Thankfully, most legitimate babysitting companies have already done background checks on all of their sitters and caregivers before allowing them to be a part of the organization. Places like Care, Sittercity, The Babysitting Company, Urbansitter, and Your Happy Nest, to name a few, make sure all of their potential babysitters and caregivers are on the up and up and have already passed a background check, among other qualifications. And if you simply Google “Babysitting services near me,” you’ll be provided with a list of local sitting services in your area. If the idea of going through an organization still makes you nervous, there are ways to do a background check yourself — though it can get pretty expensive. And some parents even require their babysitters to do a background check on themselves and then bring the results to the first interview.
To run a background check on a potential babysitter yourself, you’ll first need to ask the individual for their full (legal) name, social security number, and driver’s license. Then you can use a website like Criminal Watchdog and pay for a background check. The cost of each background check varies depending on the scope of your search. One of the cheaper comprehensive packages is $18.95, and it’s a national search that will include a national criminal search, a national sex offender search, a terrorist watch list check, and if they are FCRA compliant. It will also check if they’re on the FBI’s most wanted list, America’s most wanted list, and any other records that detail whether they’ve had a felony, misdemeanor, were an inmate, are on probation, and/or any other criminal offense.

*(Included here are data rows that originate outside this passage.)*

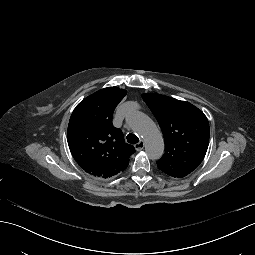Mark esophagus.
Masks as SVG:
<instances>
[{
	"mask_svg": "<svg viewBox=\"0 0 255 255\" xmlns=\"http://www.w3.org/2000/svg\"><path fill=\"white\" fill-rule=\"evenodd\" d=\"M134 147L137 151H141L144 148V141L140 140L138 143L134 145Z\"/></svg>",
	"mask_w": 255,
	"mask_h": 255,
	"instance_id": "1",
	"label": "esophagus"
}]
</instances>
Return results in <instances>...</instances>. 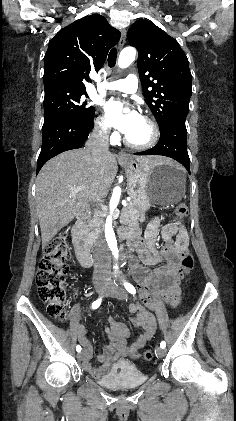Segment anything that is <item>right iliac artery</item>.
Returning a JSON list of instances; mask_svg holds the SVG:
<instances>
[{"mask_svg":"<svg viewBox=\"0 0 236 421\" xmlns=\"http://www.w3.org/2000/svg\"><path fill=\"white\" fill-rule=\"evenodd\" d=\"M101 301H102V298H99L98 300H96V301H94L93 303H92V309H97L99 306H100V304H101ZM81 346L80 345H77L76 346V351L77 352H80L81 351Z\"/></svg>","mask_w":236,"mask_h":421,"instance_id":"1","label":"right iliac artery"}]
</instances>
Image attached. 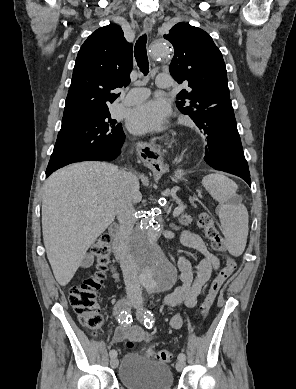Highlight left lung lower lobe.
<instances>
[{
    "instance_id": "0a47b994",
    "label": "left lung lower lobe",
    "mask_w": 296,
    "mask_h": 389,
    "mask_svg": "<svg viewBox=\"0 0 296 389\" xmlns=\"http://www.w3.org/2000/svg\"><path fill=\"white\" fill-rule=\"evenodd\" d=\"M204 120L200 130L205 137V162L216 170L241 177L251 186L231 101L210 108Z\"/></svg>"
}]
</instances>
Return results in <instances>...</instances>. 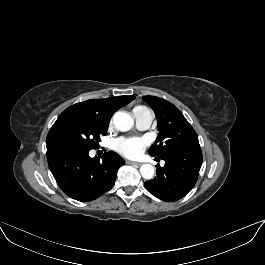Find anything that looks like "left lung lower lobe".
<instances>
[{
	"label": "left lung lower lobe",
	"instance_id": "0a47b994",
	"mask_svg": "<svg viewBox=\"0 0 265 265\" xmlns=\"http://www.w3.org/2000/svg\"><path fill=\"white\" fill-rule=\"evenodd\" d=\"M158 159L159 158H155ZM157 165V177L145 182V187L163 201L173 202L183 198L195 185L202 165L200 147L169 152Z\"/></svg>",
	"mask_w": 265,
	"mask_h": 265
}]
</instances>
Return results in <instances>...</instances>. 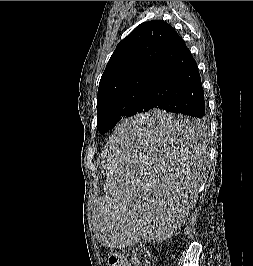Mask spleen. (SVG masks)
<instances>
[{
    "label": "spleen",
    "instance_id": "1",
    "mask_svg": "<svg viewBox=\"0 0 253 266\" xmlns=\"http://www.w3.org/2000/svg\"><path fill=\"white\" fill-rule=\"evenodd\" d=\"M103 161L108 207H95L103 248H161L184 229L202 174V123L180 111H145L120 123Z\"/></svg>",
    "mask_w": 253,
    "mask_h": 266
}]
</instances>
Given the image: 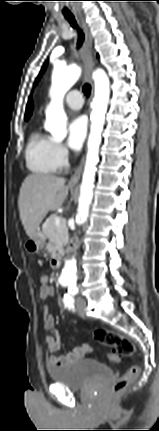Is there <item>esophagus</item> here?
Instances as JSON below:
<instances>
[{
    "label": "esophagus",
    "mask_w": 159,
    "mask_h": 431,
    "mask_svg": "<svg viewBox=\"0 0 159 431\" xmlns=\"http://www.w3.org/2000/svg\"><path fill=\"white\" fill-rule=\"evenodd\" d=\"M80 22L82 24V27L84 30V35H85L84 45H83V49H82V59L84 61L86 71H87L88 77H89L91 85H92V93H91V98H92L93 92H94V84H93L92 78H91V73H92V70L94 67V59H93V53H92L93 40H92V36L90 34V30H89L88 25L84 22L83 19H80ZM84 161H85V156H83L79 166L75 170L74 174L71 176L70 181H69L70 183H77L79 181L81 174H82Z\"/></svg>",
    "instance_id": "esophagus-1"
}]
</instances>
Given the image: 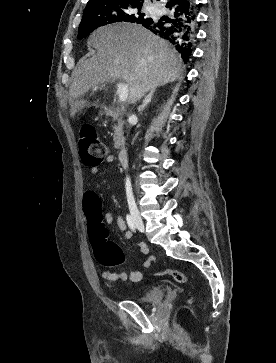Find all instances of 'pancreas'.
I'll return each instance as SVG.
<instances>
[{"label": "pancreas", "instance_id": "1", "mask_svg": "<svg viewBox=\"0 0 276 363\" xmlns=\"http://www.w3.org/2000/svg\"><path fill=\"white\" fill-rule=\"evenodd\" d=\"M114 147L121 148L124 144V136H123V121L119 119L117 123H114Z\"/></svg>", "mask_w": 276, "mask_h": 363}]
</instances>
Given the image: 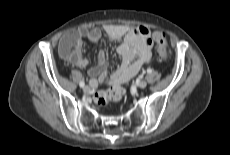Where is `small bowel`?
<instances>
[{
  "label": "small bowel",
  "mask_w": 230,
  "mask_h": 155,
  "mask_svg": "<svg viewBox=\"0 0 230 155\" xmlns=\"http://www.w3.org/2000/svg\"><path fill=\"white\" fill-rule=\"evenodd\" d=\"M104 32L110 40L120 42L117 51L122 61L120 66L107 78L108 62L105 52L101 51L98 54L96 65L89 69V75L92 77L90 86L93 90L105 82L111 87L118 86L135 76L143 65L152 60L153 42H156L155 33L158 31L151 33L144 26L111 24L104 27ZM70 33L79 38L77 52L72 56L71 61L78 67H84L87 65V59L81 53L82 39L90 43H97L102 35L101 30L77 28Z\"/></svg>",
  "instance_id": "1"
}]
</instances>
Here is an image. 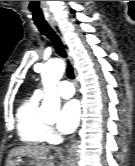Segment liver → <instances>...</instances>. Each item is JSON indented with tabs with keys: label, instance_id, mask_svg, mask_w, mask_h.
I'll use <instances>...</instances> for the list:
<instances>
[{
	"label": "liver",
	"instance_id": "1",
	"mask_svg": "<svg viewBox=\"0 0 135 166\" xmlns=\"http://www.w3.org/2000/svg\"><path fill=\"white\" fill-rule=\"evenodd\" d=\"M50 147L39 145H25L12 149L9 153L7 165L11 162L12 158L29 157L34 159H44L49 153ZM61 158L60 152H58ZM6 165V166H7Z\"/></svg>",
	"mask_w": 135,
	"mask_h": 166
}]
</instances>
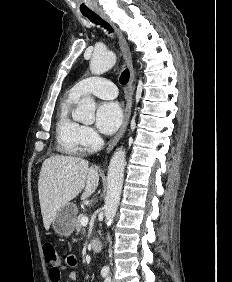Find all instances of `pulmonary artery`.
<instances>
[{"instance_id": "1", "label": "pulmonary artery", "mask_w": 232, "mask_h": 282, "mask_svg": "<svg viewBox=\"0 0 232 282\" xmlns=\"http://www.w3.org/2000/svg\"><path fill=\"white\" fill-rule=\"evenodd\" d=\"M69 94L77 99L86 94L95 95L102 99H114L117 97L118 91L113 82L99 77H90L75 84Z\"/></svg>"}]
</instances>
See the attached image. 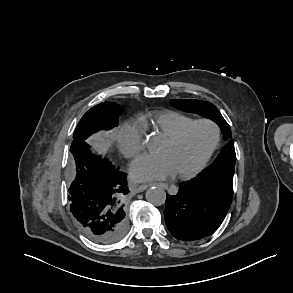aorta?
I'll return each instance as SVG.
<instances>
[{
    "instance_id": "aorta-1",
    "label": "aorta",
    "mask_w": 293,
    "mask_h": 293,
    "mask_svg": "<svg viewBox=\"0 0 293 293\" xmlns=\"http://www.w3.org/2000/svg\"><path fill=\"white\" fill-rule=\"evenodd\" d=\"M146 200L155 206L165 203L166 192L160 187H152L146 191Z\"/></svg>"
}]
</instances>
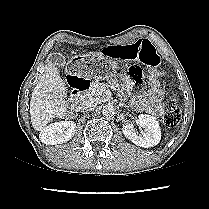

For driving records (if the babysitter will be driving your kid around), you can call the DMV for driving records or do it online in some states. They’ll be able to look it up based on the driver’s license number and social security number, and the records will indicate any convictions, violations, suspensions, or accidents — depending on the state — according to the Criminal Watchdog website. You can also look at the sex offender registry to see if their name is on that list, as all sex offender registries are public information.
As far as child abuse and neglect records, contact the state’s child protective services and see if your particular state’s office allows employers to check for the babysitter’s name on their registry. However, each state is different, and yours may not allow this.
And finally, reference checks are another additional way to make sure your babysitter is up to snuff. Ask the potential candidate for a list of references – preferably other families they’ve sat for — and give each of them a call. Have a list of questions ready. Criminal Watchdog also suggests asking your potential candidate for a full employment history and call past employers who aren’t even on the reference list for a “more complete picture.”
No matter which way you go about hiring a babysitter, knowing they've had a background check and them providing references is super important, and will definitely give you a little bit of peace of mind in a stressful situation. Good luck, and remember that it will all be OK! Enjoy yourself for an evening out — you've earned it.